● **DESCRIPTION OF THE TASK**: Below are entries; output exactly the lines from the one with "Just talk about" to the one with "You are a narrator;", both included, and nothing else.

--- SOURCE RECORDS Enclosed Below ---

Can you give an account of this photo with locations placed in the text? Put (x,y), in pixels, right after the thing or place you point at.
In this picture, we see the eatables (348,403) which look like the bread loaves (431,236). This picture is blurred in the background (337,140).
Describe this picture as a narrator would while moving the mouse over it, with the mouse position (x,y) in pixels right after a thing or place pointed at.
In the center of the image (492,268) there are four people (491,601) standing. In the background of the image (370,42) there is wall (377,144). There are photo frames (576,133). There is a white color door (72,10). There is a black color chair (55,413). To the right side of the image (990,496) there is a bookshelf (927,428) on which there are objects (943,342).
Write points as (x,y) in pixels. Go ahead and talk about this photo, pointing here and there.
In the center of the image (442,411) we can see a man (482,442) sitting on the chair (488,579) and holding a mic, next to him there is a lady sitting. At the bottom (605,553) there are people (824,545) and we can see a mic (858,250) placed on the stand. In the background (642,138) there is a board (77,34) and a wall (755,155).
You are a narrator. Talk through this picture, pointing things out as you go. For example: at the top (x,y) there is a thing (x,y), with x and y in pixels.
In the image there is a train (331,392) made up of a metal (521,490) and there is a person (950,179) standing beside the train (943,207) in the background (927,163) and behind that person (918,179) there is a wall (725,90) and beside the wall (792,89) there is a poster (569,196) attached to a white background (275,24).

--- End of Enclosed SOURCE RECORDS ---
--- SOURCE RECORDS Enclosed Below ---

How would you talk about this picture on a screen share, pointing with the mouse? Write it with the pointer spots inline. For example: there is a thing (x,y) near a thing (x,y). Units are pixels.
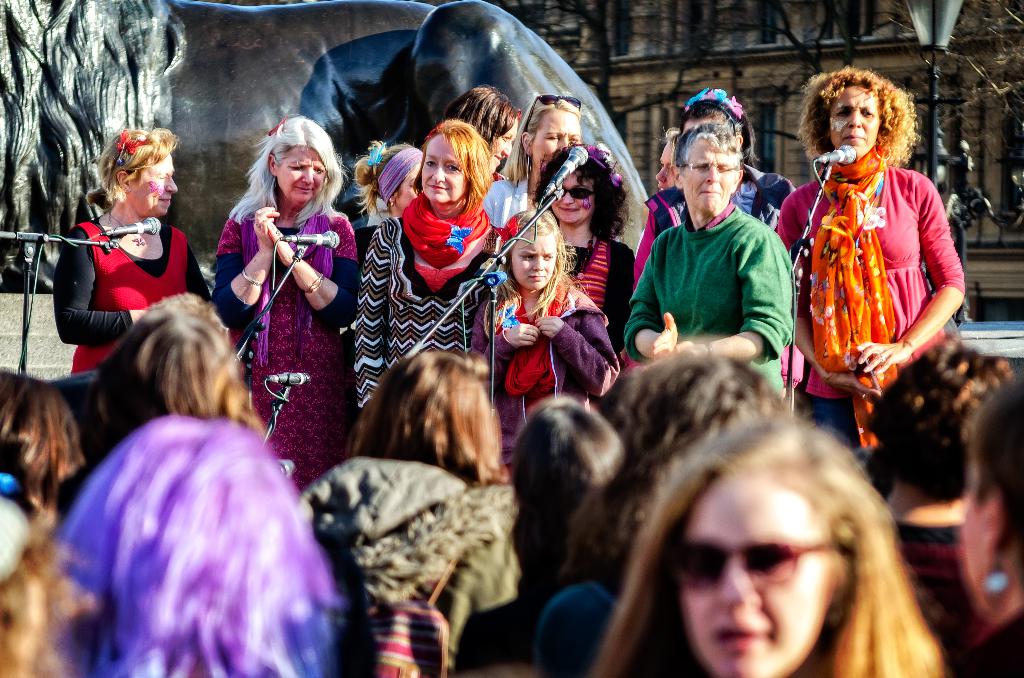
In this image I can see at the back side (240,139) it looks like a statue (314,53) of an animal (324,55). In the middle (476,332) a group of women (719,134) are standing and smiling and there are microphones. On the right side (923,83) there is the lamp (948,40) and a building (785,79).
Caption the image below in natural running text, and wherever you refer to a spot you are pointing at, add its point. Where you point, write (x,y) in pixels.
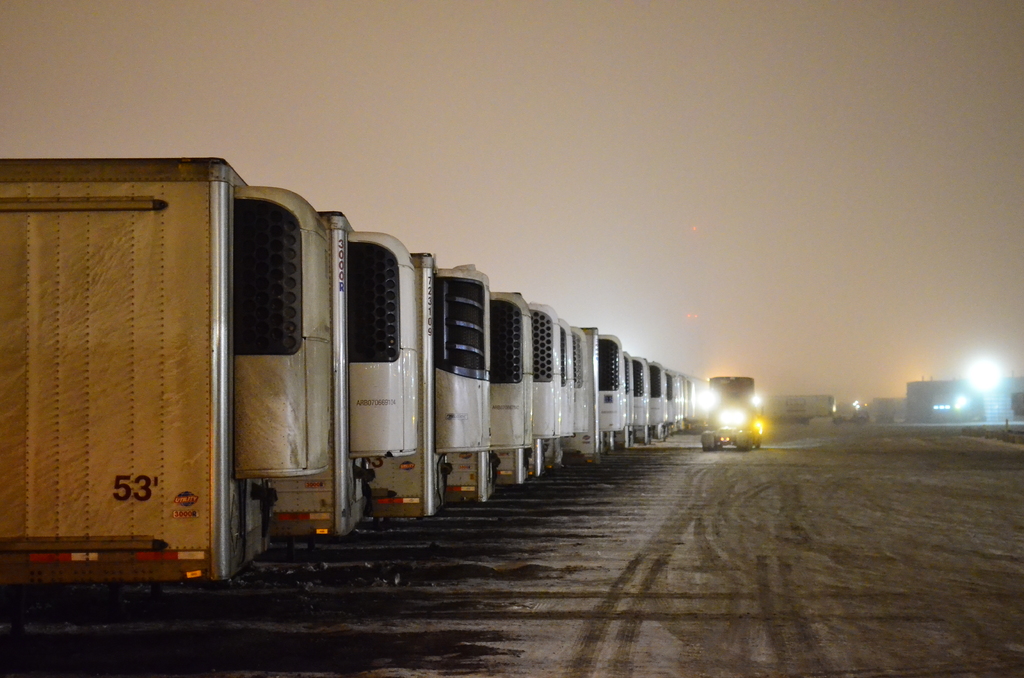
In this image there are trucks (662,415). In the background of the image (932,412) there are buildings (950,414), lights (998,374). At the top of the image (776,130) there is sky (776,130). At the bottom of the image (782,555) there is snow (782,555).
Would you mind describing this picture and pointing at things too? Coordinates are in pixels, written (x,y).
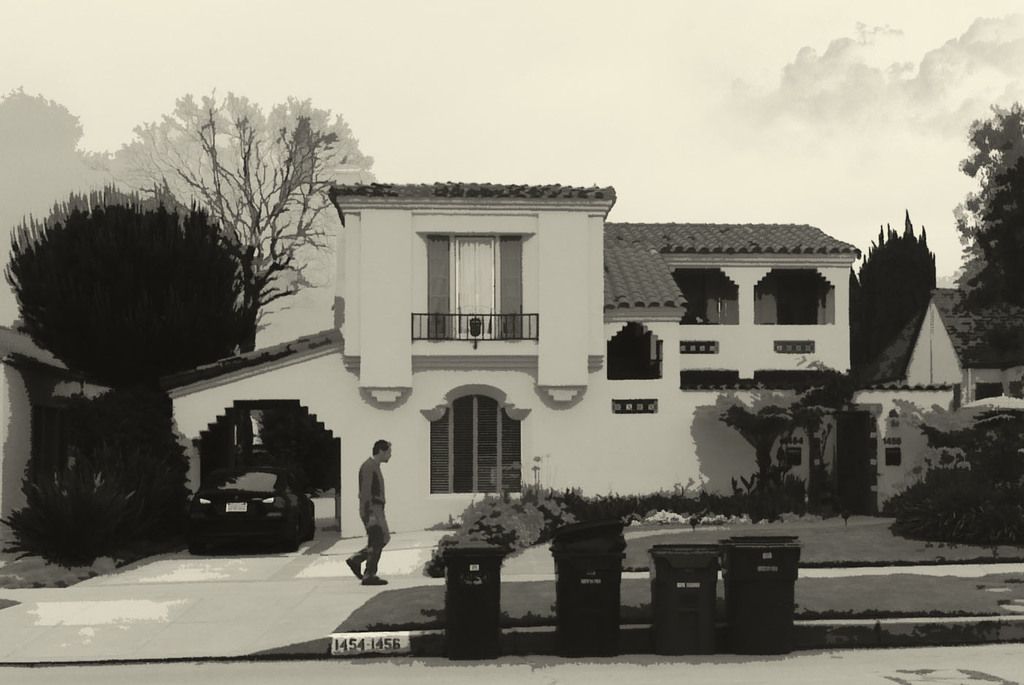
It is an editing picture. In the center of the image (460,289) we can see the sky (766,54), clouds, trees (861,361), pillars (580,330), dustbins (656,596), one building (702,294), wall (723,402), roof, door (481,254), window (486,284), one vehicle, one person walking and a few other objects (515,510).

--- End of Enclosed SOURCE RECORDS ---
--- SOURCE RECORDS Enclosed Below ---

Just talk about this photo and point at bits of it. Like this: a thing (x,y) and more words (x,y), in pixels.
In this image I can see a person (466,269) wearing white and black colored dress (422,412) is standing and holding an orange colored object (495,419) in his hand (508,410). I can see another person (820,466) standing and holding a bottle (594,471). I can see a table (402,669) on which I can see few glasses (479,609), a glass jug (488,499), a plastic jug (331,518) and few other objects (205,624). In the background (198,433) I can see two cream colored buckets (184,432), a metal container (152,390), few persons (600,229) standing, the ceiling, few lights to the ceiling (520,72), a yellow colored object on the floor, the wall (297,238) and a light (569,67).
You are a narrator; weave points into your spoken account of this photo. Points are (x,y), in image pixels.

--- End of Enclosed SOURCE RECORDS ---

● **EXERCISE RESPONSE**:
Just talk about this photo and point at bits of it. Like this: a thing (x,y) and more words (x,y), in pixels.
In this image I can see a person (466,269) wearing white and black colored dress (422,412) is standing and holding an orange colored object (495,419) in his hand (508,410). I can see another person (820,466) standing and holding a bottle (594,471). I can see a table (402,669) on which I can see few glasses (479,609), a glass jug (488,499), a plastic jug (331,518) and few other objects (205,624). In the background (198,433) I can see two cream colored buckets (184,432), a metal container (152,390), few persons (600,229) standing, the ceiling, few lights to the ceiling (520,72), a yellow colored object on the floor, the wall (297,238) and a light (569,67).
You are a narrator; weave points into your spoken account of this photo. Points are (x,y), in image pixels.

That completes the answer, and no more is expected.